**Data for analysis**:
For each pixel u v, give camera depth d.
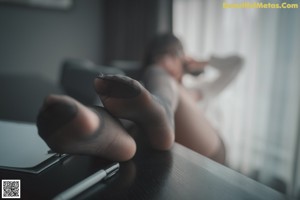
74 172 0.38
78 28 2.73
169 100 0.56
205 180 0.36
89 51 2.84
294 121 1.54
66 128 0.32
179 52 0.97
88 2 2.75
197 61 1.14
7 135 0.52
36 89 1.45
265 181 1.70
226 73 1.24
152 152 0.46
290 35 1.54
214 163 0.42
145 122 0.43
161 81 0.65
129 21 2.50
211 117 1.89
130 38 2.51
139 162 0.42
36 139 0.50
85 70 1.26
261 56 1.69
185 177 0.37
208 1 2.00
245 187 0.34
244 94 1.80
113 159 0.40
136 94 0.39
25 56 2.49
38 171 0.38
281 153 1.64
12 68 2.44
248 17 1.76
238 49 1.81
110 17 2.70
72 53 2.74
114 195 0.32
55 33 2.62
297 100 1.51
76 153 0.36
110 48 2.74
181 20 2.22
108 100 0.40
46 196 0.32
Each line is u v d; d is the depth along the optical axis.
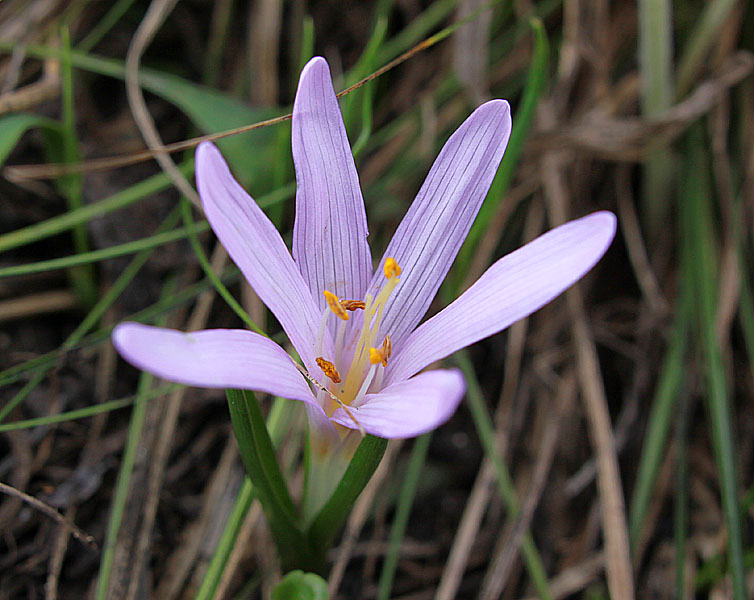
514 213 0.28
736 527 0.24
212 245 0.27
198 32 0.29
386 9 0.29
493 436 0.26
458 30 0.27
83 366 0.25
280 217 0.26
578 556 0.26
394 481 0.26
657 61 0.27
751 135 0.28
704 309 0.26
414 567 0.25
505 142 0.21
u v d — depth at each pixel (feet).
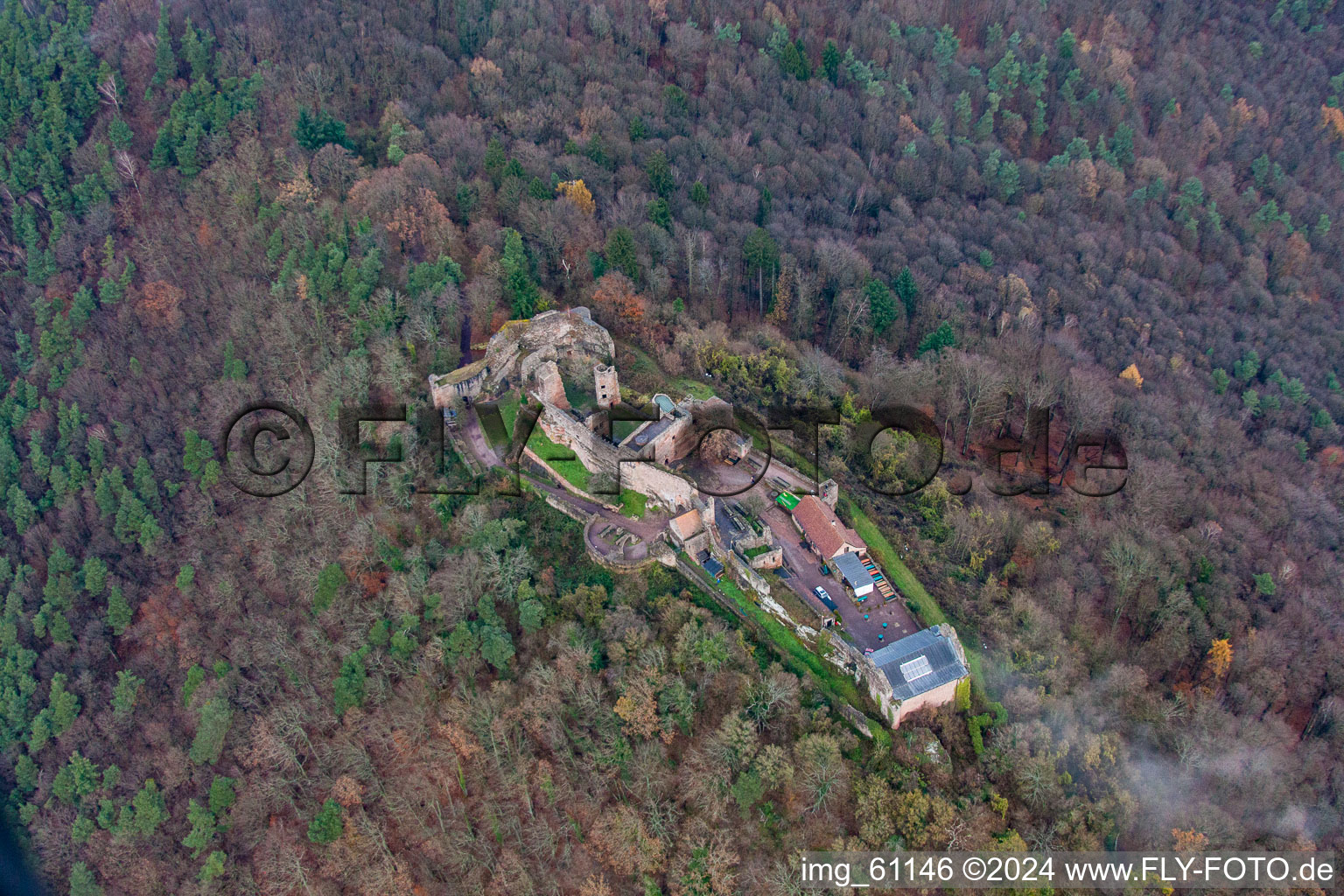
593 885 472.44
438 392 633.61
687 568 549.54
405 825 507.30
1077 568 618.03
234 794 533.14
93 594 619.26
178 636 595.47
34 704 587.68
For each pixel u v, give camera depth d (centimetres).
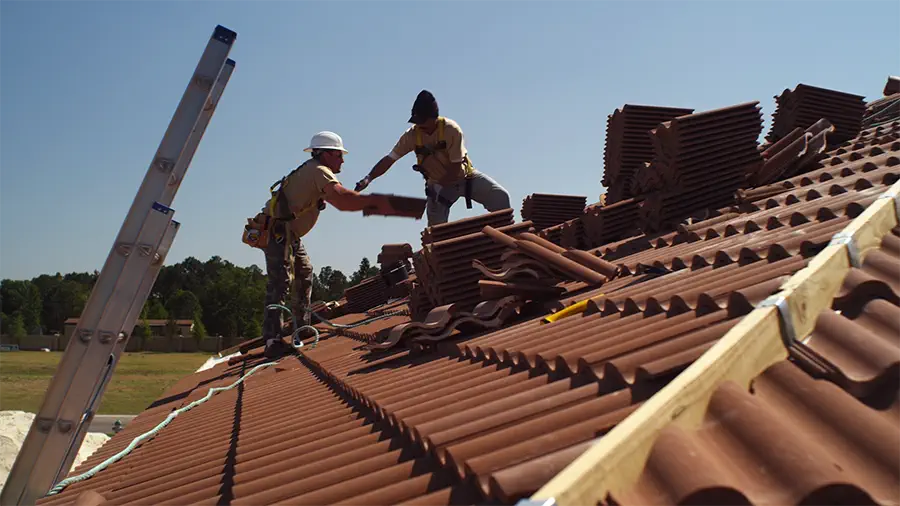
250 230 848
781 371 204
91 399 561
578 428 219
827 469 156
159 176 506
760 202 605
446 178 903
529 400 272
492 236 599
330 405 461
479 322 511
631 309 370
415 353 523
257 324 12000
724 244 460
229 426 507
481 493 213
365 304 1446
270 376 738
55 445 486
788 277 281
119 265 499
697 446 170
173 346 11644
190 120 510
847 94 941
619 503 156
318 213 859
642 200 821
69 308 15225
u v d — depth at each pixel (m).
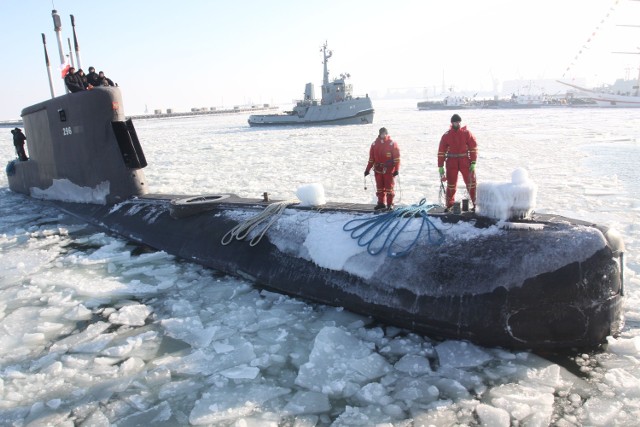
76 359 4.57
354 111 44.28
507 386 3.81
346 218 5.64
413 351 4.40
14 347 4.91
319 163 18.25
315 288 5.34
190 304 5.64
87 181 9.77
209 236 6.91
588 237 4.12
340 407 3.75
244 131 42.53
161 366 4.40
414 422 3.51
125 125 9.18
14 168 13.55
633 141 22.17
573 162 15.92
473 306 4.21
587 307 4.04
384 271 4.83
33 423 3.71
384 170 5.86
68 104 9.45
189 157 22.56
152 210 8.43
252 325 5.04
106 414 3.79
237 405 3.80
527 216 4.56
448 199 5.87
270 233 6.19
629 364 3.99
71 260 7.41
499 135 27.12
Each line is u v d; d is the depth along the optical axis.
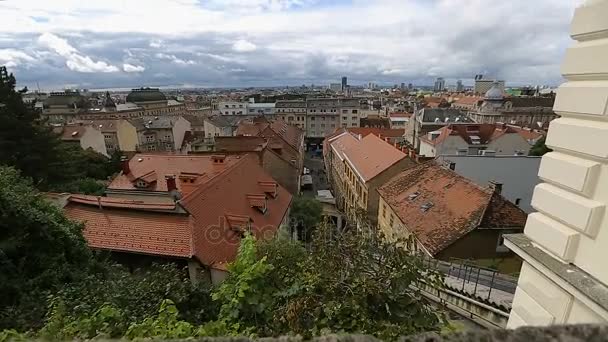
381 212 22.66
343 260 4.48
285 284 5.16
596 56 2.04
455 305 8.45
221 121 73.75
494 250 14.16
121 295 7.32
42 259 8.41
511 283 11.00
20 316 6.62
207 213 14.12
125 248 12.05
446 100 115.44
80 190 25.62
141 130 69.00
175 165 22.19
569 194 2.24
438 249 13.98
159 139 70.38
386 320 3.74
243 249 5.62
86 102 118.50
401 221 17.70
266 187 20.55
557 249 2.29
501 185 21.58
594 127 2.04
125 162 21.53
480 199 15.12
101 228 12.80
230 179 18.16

**To do**:
From the first record to the last, transcribe everything exactly but drop the pictures.

**Response to this task**:
For each pixel u v, give camera depth d.
74 172 0.38
78 28 2.73
169 100 0.56
205 180 0.36
89 51 2.84
294 121 1.54
66 128 0.32
179 52 0.97
88 2 2.75
197 61 1.14
7 135 0.52
36 89 1.45
265 181 1.70
226 73 1.24
152 152 0.46
290 35 1.54
214 163 0.42
145 122 0.43
161 81 0.65
129 21 2.50
211 117 1.89
130 38 2.51
139 162 0.42
36 139 0.50
85 70 1.26
261 56 1.69
185 177 0.37
208 1 2.00
245 187 0.34
244 94 1.80
113 159 0.40
136 94 0.39
25 56 2.49
38 171 0.38
281 153 1.64
12 68 2.44
248 17 1.76
238 49 1.81
110 17 2.70
72 53 2.74
114 195 0.32
55 33 2.62
297 100 1.51
76 153 0.36
110 48 2.74
181 20 2.22
108 100 0.40
46 196 0.32
Each line is u v d; d is the depth along the optical axis.
514 213 0.28
736 527 0.24
212 245 0.27
198 32 0.29
386 9 0.29
493 436 0.26
458 30 0.27
83 366 0.25
280 217 0.26
578 556 0.26
394 481 0.26
657 61 0.27
751 135 0.28
704 309 0.26
414 567 0.25
505 142 0.21
u v d — depth at each pixel (feet).
593 885 472.44
438 392 633.61
687 568 549.54
405 825 507.30
1077 568 618.03
234 794 533.14
93 594 619.26
178 636 595.47
34 704 587.68
For each pixel u v, give camera depth d (centimetres).
250 230 848
781 371 204
91 399 561
578 428 219
827 469 156
159 176 506
760 202 605
446 178 903
529 400 272
492 236 599
330 405 461
479 322 511
631 309 370
415 353 523
257 324 12000
724 244 460
229 426 507
481 493 213
365 304 1446
270 376 738
55 445 486
788 277 281
119 265 499
697 446 170
173 346 11644
190 120 510
847 94 941
619 503 156
318 213 859
642 200 821
69 308 15225
u v d — depth at each pixel (m).
76 359 4.57
354 111 44.28
507 386 3.81
346 218 5.64
413 351 4.40
14 347 4.91
319 163 18.25
315 288 5.34
190 304 5.64
87 181 9.77
209 236 6.91
588 237 4.12
340 407 3.75
244 131 42.53
161 366 4.40
414 422 3.51
125 125 9.18
14 168 13.55
633 141 22.17
573 162 15.92
473 306 4.21
587 307 4.04
384 271 4.83
33 423 3.71
384 170 5.86
68 104 9.45
189 157 22.56
152 210 8.43
252 325 5.04
106 414 3.79
237 405 3.80
527 216 4.56
448 199 5.87
270 233 6.19
629 364 3.99
71 260 7.41
499 135 27.12
Each line is u v d; d is the depth along the optical axis.
381 212 22.66
343 260 4.48
285 284 5.16
596 56 2.04
455 305 8.45
221 121 73.75
494 250 14.16
121 295 7.32
42 259 8.41
511 283 11.00
20 316 6.62
207 213 14.12
125 248 12.05
446 100 115.44
80 190 25.62
141 130 69.00
175 165 22.19
569 194 2.24
438 249 13.98
159 139 70.38
386 320 3.74
243 249 5.62
86 102 118.50
401 221 17.70
266 187 20.55
557 249 2.29
501 185 21.58
594 127 2.04
125 162 21.53
480 199 15.12
101 228 12.80
230 179 18.16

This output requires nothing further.